*ABOUT THIS EXERCISE*. Write a continuation of the passage on metastability and MTBF, picking up right after its final sentence.

*EXCERPT TO READ*.
::::

This is the conditional probability that we are still metastable at time t given metastability has already occurred. The probability that we both enter metastability and have not exited at time t is

$$ \begin{array}{*{20}c} {P\left( {still\,metastable,t} \right) = P\left( {metastability} \right).P\left( {metastable,t} \right)} \\ {P\left( {still\,metastable,t} \right) = \frac{{T_{m} }}{{T_{2} }}e^{ - t/\tau } } \\ \end{array} $$

So if metastability occurs, what is the probability that the metastability has not resolved a full cycle later:

$$ P\left( {still metastable,T_{2} } \right) = \frac{{T_{m} }}{{T_{2} }}e^{{ - T_{2} /\tau }} $$

And the rate of this event is

$$ R\left( {still metastable,T_{2} } \right) = \frac{{T_{m} }}{{T_{1} T_{2} }}e^{{ - T_{2} /\tau }} $$

Leading to an MTBF of

$$ MTBF = \frac{{T_{1} T_{2} }}{{T_{m} }}.e^{{T_{2} /\tau }} $$

Substituting for the typical values:

$$ \begin{array}{*{20}c} {T_{m} = 10\,{\rm ps}} \\ {T_{1} = 2\,{\rm ns}} \\ {T_{2} = 1\,{\rm ns}} \\ {\tau = 20\,{\rm ps}} \\ \end{array} $$

Gives an MTBF of

$$ \begin{array}{*{20}c} {MTBF = \frac{{T_{1} T_{2} }}{{T_{m} }}.e^{{\frac{{T_{2} }}{\tau }}} = \frac{2000*1000}{10}*e^{{\frac{1000}{10}}} ps} \\ {MTBF = 1.7\times10^{20} billion\,years} \\ \end{array} $$

Thus, if we observe the output after a full cycle has passed and a failure occurs due to metastability, the same failure would recur only after billions of billions of years, which we can safely say is as good as “never”.

::::

*COLLECTED DATA*.
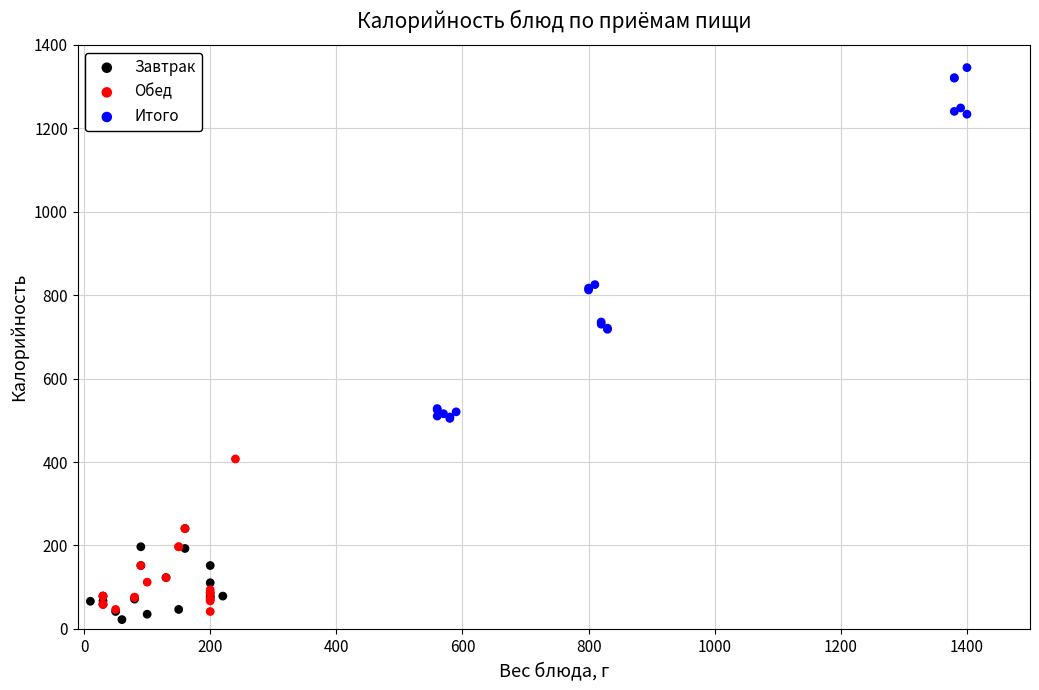

Which series reaches the maximum Y coordinate?

Итого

::::

*RESPONSE BELOW*.
Thus, the simplest solution to metastability is not to sample inputs incoming from clock domain 1 at the edge of clk2, but to delay such sampling a whole period of clk2. This might sound wasteful, but it has a pipeline-like nature that means we do not actually “waste” the extra period.

However, finding a systematic way to communicate using this result is difficult. We will do so in the next section. And along the way, we will discover that using this approach to synchronize the two clock domains is only viable for very occasional communications. Burst communication requires different hardware.

13.9 Synchronization

1.
Use a two register synchronizer
2.
Understand scenarios for the two register synchronizer
3.
Trace handshaking using synchronizers
4.
Design an asynchronous FIFO
5.
Understand the conservative nature of synchronizers in asynchronous FIFOs
6.
Understand when asynchronous FIFOs are useful.

Limiting metastability by introducing a cycle of delay is best done in practice by passing data coming from clk1 through two cascaded registers using clk2. Because the output Q2 in Fig. 13.51 samples Q1 a whole cycle later, the MTBF of metastability at Q2 is huge as derived in Sect. 13.8.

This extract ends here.